• Data records:
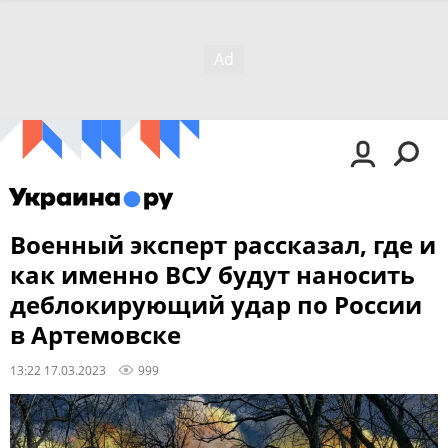
Военный эксперт рассказал, где и
как именно ВСУ будут наносить
деблокирующий удар по России
в Артемовске
13:22 17.03.2023
999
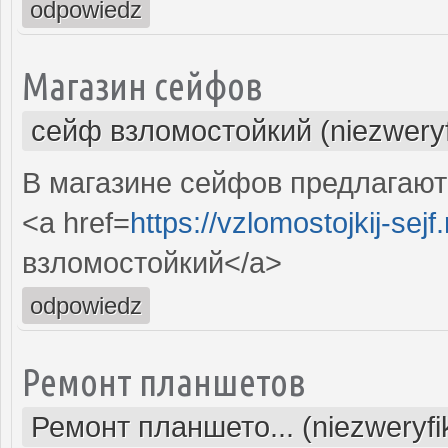
odpowiedz
Магазин сейфов
сейф взломостойкий (niezwery
В магазине сейфов предлагают
<a href=
https://vzlomostojkij-sejf.
взломостойкий</a>
odpowiedz
Ремонт планшетов
Ремонт планшето... (niezweryf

• TRY IT:
Change every "odpowiedz" in the data to "odpowiedź" and repeat the lines with nothing else altered. Leave the pictures out of the answer.

• YOUR RESPONSE:
Военный эксперт рассказал, где и
как именно ВСУ будут наносить
деблокирующий удар по России
в Артемовске
13:22 17.03.2023
999
odpowiedź
Магазин сейфов
сейф взломостойкий (niezwery
В магазине сейфов предлагают
<a href=
https://vzlomostojkij-sejf.
взломостойкий</a>
odpowiedź
Ремонт планшетов
Ремонт планшето... (niezweryf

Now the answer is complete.